Just as 27,000 Boeingba airplane factory workers prepare to vote on a tentative contract reached Monday, Boeing on Wednesday opens what could be tough contract talks with the union representing its 20,000 engineers.
Boeing has been unable to produce planes for 53 days because of the strike by the International Association of Machinists and Aerospace Workers, which represents Boeing factory workers in Washington state, Oregon and Kansas. With help from federal mediators, Boeing and the IAM reached a tentative agreement Monday night. Boeing shares leaped $6.55, or 15.5%, to $48.91 Tuesday.

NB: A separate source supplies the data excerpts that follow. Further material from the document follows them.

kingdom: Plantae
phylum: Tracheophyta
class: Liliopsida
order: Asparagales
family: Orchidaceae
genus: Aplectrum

The union is strongly recommending members ratify the four-year deal, which would give machinists annual raises of 3% to 5%, a richer pension plan and annual bonuses, including a contract-ratification bonus of at least $5,000 per employee. It would enhance machinists' job security by reducing the amount of work that Boeing has been free to outsource in the past.
At the same time, it would lock in Boeing's production costs for four years. Boeing would retain the right to outsource work to non-Boeing-owned suppliers if needed to cut costs, speed production, gain access to foreign markets or produce components it cannot do in-house.
"This is a win-win," Mark Blondin, the union's top aerospace official, said Tuesday in an interview.
Machinists will vote Saturday whether to ratify the contract. If a majority says yes, Boeing can resume building its commercial airplanes within days.
Today, however, Boeing opens contract talks with the Society for Professional Engineering Employees and Aerospace (SPEEA), which represents its engineering and technical workers. The union is telling its membership these will be "difficult talks" because eight months of preliminary negotiations have been "disappointing."